A retórica do discurso do retrovisor tem também sido internada, criticada e desaconselhada. Vamos percebendo que tem perdido espaço nos discursos da fase de pré-campanha. É uma estratégia que pode funcionar como autoflagelação e fragilização de quem hoje governa e lidera, até porque muitos dos presentes vieram do passado e aparecem no ângulo de visão do retrovisor. É claro que ficar a olhar apenas para o espelho retrovisor não garante ao "condutor do veículo" sucesso na marcha, é preciso perceber e comparar as distâncias entre a imagem real e a imagem reflectida.

"Comparar não é ficar olhando pelo retrovisor. Comparar é discutir que caminho vou seguir. Sem sombra para dúvida, houve passos no Governo anterior, agora, o que estou dizendo é que o nosso caminho é melhor", disse um dia Dilma Rousseff, antiga Presidente do Brasil, respondendo a um artigo do também ex-Presidente brasileiro Fernando Henrique Cardoso, publicado em Fevereiro de 2010, em que disse que "as eleições não se ganham com o retrovisor".

A política brasileira é um exemplo em que, muitas vezes, se usa e se critica o recurso ao discurso do retrovisor e aqui temos citações de dois ex-Presidentes de famílias e partidos políticos diferentes, os tucanos e os petistas. É uma situação muito comum e natural quando as actuais lideranças e as antigas são de forças políticas distintas.

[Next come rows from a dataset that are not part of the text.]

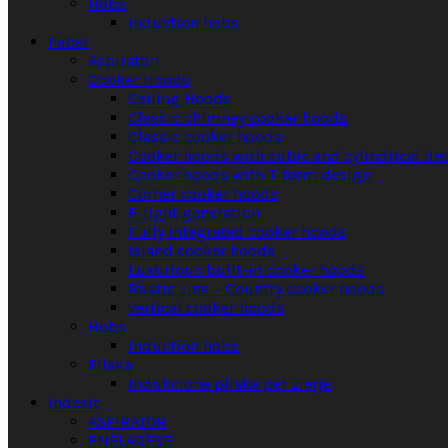
Hobs
Induction hobs
Faber
Aspiratori
Cooker Hoods
Ceiling Hoods
Classic chimney cooker hoods
Classic cooker hoods
Cooker hoods with cubic and cylindrical de
Cooker hoods with T-form design
Corner cooker hoods
F-light generation
Fully integrated cooker hoods
Island cooker hoods
Luxurious built-in cooker hoods
Rustic Line – Country cooker hoods
Vertical cooker hoods
Hobs
Induction hobs
Pllaka
Indukcione pllaka për zierje
Indesit
ASPIRATOR
ENËLARËSE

Em Angola, o discurso do retrovisor é feito e estimulado dentro da mesma estrutura partidária. Ainda se procura encarar o futuro pelo espelho retrovisor. É um discurso que nunca foi verdadeiramente abandonado e voltou a ganhar força no início da pré- campanha. É um discurso que se alimenta de questões internas que ainda não foram resolvidas, que vitimiza uns e responsabiliza outros, todos da mesma família/ formação política. É um discurso que procura sacudir os medos e as falhas do passado, mas não ajuda na caminhada para o futuro, para a harmonia e a paz na estrutura partidária e que também traz um risco: quem governa hoje e faz recurso ao discurso do retrovisor poderá amanhã também ser visado no discurso de quem governar no futuro, pois é costume dizer-se: "Depois de mim, virá quem bem ou mal de mim dirá". É tudo uma questão de decidir se se pretende governar e fazer um país olhando pelo espelho da frente ou pelo espelho retrovisor.